Martedì 09 Marzo 2010

Si è spento Antonio Catani
presidente onorario di Italcementi

Si è spento serenamente, proprio come una luce che piano piano si consuma: è spirato così, a pochi mesi dai suoi 102 anni di vita (li avrebbe compiuti il 21 giugno), circondato dai suoi amatissimi figli, ieri mattina nella sua casa di via Pignolo, Antonio Catani, presidente onorario della Italcementi spa. Una vita, la sua, dedicata con passione e dedizione all'azienda e alla famiglia: all'Italcementi, dopo la sua laurea in ingegneria civile sulle orme del padre, approdò nel 1940, un legame che lo porterà a diventare braccio destro dell'imprenditore Carlo Pesenti.

Antonio Catani esordirà come ispettore tecnico, responsabile dell'Ufficio nuovi impianti, poi nel Dopoguerra si dedicherà agli stabilimenti di Trieste, Catania, Porto Empedocle, Sedrina, Matera.

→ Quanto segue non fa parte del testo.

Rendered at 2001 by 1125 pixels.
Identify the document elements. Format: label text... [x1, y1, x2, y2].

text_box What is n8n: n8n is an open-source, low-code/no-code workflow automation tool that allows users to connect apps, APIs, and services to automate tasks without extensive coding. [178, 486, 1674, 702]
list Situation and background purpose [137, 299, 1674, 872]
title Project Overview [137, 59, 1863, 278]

Quindi la carica di direttore tecnico negli Anni Sessanta: entra nel Consiglio di amministrazione e poi diventa presidente.

«Ha vissuto una vita di passione per il lavoro, per l'Italcementi. Ricordo che quando aveva ormai poco più di 80 anni subì un intervento cardiaco per un problema a una valvola – ricordava ieri il figlio Federico, terzogenito, farmacista – . Fu allora che cominciò a considerare l'ipotesi di mettersi un po' a riposo. E di alleggerirsi di qualche responsabilità, inevitabili vista la sua carica».

Così nel 1989 rassegnò le sue dimissioni per motivi di salute, a 82 anni: divenne presidente onorario dell'Italcementi, carica mantenuta fino a ieri. E, fino all'ultimo, lui non dimenticava mai di rimarcare, anche nelle interviste e nelle occasioni pubbliche in cui gli veniva chiesto di aprire la scrigno dei suoi infiniti ricordi, il motto che lo aveva sempre guidato: «Il mio piacere è l'aver svolto il mio dovere».

Ma dietro il piglio imprenditoriale e la sua indubbia dedizione al lavoro c'è stato un altro tassello fondamentale nella sua vita: l'amore per la famiglia. Cinque figli (Maurizio, Paolo, Federico, Franco e PaolaMaria, «la prediletta, perché era l'unica donna») avuti dal suo «faro», Renata Micheletti, l'adorata moglie. «Mia madre si è spenta pochi anni fa, e la sua dipartita è stata per mio padre il momento in cui ha cominciato lentamente a spegnersi – continua il figlio Federico – Lui, per tutti noi, è sempre stato il fulcro della nostra grande famiglia, con i nipoti e i pronipoti, i cugini, i fratelli che avevano come riferimento la sua casa, la sua figura anche quando è rimasto solo. Da quando non c'era più mia madre, ogni tanto lo sentivamo parlare a mezza voce. "Ti serve qualcosa?" gli chiedevamo. Lui accennava a un sorriso: "Voglio Renata, la mia Renata". Ha sempre detto che la data del matrimonio è stata la più importante della sua vita».

L'ultimo saluto per il presidente onorario dell'Italcementi  mercoledì alle 10, nella chiesa di Santo Spirito.